Rolf advirtió a un cura sentado en una butaca; su cabeza parecía flotar en la penumbra. Introdujo la mano en el interior de su chaqueta, pero hesitó.
—Es el padre Ivancic —dijo Ricardo—: puede obrar con confianza.
Le tendió el sobre.
—Gracias —Ricardo leyó el anverso y reverso y calculó su contenido. Lo depositó sobre el escritorio.
—El capitán Botzen ruega que lo disculpe. No ha podido venir porque se torció un tobillo.
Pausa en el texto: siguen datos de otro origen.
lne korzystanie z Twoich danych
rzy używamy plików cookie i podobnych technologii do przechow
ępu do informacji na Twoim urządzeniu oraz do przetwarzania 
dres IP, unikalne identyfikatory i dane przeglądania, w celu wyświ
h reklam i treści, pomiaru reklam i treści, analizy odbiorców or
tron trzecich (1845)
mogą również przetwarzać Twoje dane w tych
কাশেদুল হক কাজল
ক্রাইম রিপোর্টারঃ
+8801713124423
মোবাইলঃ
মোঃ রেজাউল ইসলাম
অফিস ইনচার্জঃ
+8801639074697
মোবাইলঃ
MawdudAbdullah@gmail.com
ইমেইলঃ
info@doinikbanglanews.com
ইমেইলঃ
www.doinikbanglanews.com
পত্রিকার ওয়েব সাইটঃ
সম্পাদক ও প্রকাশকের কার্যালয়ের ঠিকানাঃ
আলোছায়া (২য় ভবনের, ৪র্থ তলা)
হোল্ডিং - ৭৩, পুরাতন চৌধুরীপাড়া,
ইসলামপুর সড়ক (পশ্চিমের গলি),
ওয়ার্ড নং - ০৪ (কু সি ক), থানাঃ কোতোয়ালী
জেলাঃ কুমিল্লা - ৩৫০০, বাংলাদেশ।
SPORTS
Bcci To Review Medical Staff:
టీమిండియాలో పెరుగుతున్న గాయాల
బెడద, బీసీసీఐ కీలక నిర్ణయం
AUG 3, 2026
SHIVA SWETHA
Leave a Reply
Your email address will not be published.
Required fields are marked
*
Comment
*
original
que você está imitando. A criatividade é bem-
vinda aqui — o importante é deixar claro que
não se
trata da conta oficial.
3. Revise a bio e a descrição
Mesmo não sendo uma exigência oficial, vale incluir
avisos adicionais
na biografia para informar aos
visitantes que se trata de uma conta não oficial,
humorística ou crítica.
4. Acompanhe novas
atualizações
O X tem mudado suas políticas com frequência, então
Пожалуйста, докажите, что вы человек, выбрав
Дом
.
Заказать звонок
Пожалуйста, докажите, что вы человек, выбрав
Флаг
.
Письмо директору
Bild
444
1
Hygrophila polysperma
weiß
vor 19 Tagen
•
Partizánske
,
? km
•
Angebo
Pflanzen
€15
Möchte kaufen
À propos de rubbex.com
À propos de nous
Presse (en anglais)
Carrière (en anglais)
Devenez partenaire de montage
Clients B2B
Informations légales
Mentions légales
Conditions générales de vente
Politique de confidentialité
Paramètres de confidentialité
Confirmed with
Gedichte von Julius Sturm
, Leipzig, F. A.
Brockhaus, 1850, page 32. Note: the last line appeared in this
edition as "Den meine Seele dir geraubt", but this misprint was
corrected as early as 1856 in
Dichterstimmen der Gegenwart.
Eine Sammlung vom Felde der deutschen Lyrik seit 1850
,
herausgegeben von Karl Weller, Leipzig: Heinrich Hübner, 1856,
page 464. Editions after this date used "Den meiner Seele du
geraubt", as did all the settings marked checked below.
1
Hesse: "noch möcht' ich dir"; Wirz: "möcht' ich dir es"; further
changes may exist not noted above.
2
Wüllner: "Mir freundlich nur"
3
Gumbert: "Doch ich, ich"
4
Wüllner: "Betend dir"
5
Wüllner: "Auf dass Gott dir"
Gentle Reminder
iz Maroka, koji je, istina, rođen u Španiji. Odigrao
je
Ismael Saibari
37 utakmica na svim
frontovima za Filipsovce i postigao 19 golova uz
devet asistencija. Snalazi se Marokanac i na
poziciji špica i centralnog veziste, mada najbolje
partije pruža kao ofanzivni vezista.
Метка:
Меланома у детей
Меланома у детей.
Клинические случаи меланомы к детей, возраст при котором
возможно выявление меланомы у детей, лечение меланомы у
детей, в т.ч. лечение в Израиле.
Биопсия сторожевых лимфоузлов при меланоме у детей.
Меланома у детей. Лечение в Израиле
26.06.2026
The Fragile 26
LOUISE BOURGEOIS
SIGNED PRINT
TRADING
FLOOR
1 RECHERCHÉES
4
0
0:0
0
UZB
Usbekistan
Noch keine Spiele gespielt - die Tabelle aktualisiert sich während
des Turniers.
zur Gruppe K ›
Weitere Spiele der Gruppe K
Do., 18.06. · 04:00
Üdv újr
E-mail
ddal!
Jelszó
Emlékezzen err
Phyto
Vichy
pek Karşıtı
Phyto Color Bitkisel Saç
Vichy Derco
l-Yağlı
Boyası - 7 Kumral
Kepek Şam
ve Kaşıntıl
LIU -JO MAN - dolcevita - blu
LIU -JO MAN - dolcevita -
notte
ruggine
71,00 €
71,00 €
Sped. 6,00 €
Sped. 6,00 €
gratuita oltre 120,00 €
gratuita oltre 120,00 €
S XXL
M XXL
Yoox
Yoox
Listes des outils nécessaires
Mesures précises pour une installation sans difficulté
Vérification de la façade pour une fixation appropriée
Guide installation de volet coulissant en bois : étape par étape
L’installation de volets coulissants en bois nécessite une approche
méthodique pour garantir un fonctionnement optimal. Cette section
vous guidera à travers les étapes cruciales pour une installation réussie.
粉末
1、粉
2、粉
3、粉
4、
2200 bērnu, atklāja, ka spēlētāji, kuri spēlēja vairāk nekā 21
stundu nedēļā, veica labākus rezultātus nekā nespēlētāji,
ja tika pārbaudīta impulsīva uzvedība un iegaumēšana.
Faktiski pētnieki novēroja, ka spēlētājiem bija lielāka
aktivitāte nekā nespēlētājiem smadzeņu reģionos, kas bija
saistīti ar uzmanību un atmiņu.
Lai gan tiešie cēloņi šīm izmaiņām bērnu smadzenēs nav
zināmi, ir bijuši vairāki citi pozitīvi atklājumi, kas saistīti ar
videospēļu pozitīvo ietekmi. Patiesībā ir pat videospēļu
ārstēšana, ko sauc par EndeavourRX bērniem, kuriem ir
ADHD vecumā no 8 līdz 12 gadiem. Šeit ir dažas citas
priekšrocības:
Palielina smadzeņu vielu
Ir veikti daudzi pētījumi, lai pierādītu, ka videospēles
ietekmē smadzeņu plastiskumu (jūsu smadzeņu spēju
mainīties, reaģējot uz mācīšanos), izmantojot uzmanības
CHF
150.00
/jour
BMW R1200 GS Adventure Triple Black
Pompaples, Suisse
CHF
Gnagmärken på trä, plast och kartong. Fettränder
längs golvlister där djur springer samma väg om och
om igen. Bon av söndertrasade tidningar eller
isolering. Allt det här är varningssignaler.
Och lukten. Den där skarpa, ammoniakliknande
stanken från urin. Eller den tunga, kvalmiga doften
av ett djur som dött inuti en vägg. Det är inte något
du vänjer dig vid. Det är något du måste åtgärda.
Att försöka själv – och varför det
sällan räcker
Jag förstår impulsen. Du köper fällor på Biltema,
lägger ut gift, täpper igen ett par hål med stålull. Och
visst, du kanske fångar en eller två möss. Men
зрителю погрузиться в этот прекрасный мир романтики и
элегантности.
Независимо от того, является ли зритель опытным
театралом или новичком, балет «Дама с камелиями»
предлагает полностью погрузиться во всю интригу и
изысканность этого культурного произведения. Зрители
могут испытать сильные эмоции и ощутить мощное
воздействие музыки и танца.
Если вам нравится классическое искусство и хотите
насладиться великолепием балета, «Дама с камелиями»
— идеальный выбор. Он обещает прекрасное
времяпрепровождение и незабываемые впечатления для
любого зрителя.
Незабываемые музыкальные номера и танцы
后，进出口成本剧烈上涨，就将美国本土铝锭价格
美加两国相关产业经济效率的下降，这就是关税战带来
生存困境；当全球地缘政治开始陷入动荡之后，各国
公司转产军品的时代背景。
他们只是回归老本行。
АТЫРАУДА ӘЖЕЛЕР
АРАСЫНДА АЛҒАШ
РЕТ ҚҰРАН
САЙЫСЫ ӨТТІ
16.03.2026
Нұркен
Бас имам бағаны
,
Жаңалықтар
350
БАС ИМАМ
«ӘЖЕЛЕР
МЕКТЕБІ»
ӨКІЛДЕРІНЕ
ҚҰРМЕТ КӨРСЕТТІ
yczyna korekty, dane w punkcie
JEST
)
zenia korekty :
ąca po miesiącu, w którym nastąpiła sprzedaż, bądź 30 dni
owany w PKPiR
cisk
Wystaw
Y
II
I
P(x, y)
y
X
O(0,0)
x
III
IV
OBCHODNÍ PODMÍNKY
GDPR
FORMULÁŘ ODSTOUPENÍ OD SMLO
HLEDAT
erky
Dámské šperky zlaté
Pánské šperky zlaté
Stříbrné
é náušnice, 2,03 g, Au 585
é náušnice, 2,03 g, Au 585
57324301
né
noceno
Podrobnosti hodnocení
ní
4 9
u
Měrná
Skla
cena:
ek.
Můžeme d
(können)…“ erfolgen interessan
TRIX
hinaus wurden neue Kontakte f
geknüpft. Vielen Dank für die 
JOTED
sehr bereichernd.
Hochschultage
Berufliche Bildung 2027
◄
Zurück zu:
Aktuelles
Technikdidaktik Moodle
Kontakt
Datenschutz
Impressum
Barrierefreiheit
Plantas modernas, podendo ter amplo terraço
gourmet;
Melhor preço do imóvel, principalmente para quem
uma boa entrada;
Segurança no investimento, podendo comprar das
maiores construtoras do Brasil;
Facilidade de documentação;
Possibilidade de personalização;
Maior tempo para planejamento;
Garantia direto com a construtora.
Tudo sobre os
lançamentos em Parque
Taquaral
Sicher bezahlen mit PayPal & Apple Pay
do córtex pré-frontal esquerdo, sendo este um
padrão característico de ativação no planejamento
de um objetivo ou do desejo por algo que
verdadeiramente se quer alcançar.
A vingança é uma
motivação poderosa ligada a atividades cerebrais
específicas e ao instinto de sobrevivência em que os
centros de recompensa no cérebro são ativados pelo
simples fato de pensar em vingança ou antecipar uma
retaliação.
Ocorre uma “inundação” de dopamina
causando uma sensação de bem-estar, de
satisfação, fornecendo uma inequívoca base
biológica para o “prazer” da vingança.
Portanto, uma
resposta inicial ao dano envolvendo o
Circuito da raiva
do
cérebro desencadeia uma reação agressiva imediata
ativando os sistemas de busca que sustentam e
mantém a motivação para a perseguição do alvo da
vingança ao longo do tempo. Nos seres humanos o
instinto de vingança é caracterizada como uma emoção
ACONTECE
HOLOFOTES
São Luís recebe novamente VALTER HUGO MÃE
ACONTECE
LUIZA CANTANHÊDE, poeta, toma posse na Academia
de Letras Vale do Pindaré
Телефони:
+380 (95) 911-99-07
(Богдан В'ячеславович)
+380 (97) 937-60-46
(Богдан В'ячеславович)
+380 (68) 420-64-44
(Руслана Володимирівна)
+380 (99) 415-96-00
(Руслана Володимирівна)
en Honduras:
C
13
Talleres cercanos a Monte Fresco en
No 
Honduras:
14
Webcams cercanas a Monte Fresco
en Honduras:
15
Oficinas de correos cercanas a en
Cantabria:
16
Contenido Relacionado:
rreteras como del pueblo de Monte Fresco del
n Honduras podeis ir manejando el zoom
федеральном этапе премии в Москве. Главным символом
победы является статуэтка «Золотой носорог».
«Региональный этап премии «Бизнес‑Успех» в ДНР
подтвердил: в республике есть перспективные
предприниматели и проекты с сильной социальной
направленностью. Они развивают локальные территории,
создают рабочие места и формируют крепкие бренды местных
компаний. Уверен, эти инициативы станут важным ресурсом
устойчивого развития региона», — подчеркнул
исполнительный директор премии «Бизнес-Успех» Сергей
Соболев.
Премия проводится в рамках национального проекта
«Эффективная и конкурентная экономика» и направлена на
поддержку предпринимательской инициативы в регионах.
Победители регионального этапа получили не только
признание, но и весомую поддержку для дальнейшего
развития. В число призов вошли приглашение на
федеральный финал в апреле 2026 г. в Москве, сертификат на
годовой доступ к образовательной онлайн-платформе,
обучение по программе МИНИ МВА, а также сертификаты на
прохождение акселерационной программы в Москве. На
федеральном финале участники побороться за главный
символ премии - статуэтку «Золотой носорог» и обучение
—¿Ah, sí? ¡Cuánto lo siento! Ojalá se recupere enseguida: es un prusiano de ley. Transmítale mis buenos augurios.
Rolf sentía que los penetrantes ojos de ese hombre lo desnudaban.
—Pidió que le llevase su respuesta por escrito.
—Mañana se la enviaré.
—La espera ahora. Por mi intermedio.
—¡Qué pesados se ponen a veces mis queridos alemanes! —guiñó al padre Ivancic y volvió a clavar su mirada sobre el cuerpo de Rolf—. ¿También usted es alemán?
—Sí, doctor.
—Bella raza. Bueno —lo tomó del brazo y lo condujo hacia el hall—. Sentate aquí. ¿No te molesta que te tutee, verdad? Finalizo mi reunión con el padre y escribiré mi respuesta. ¿De acuerdo?
El portero le ofreció bebidas. Eligió un vaso de cerveza, que bebió mientras contemplaba el robusto helecho. Sobre las paredes había retratos y símbolos fáciles de identificar: un crucifijo de madera labrada, una fotografía del Papa, un cuadro con el escudo nacional argentino sobre una banda de seda que decía Legión Cívica y una reproducción del general San Martín. No tuvo que esperar mucho porque reapareció Lamas Lynch antes de que terminara su cerveza. Acompañó al sacerdote hasta la calle y luego dijo:
—Adelante, amigo mío —lo reintrodujo en la oscura habitación.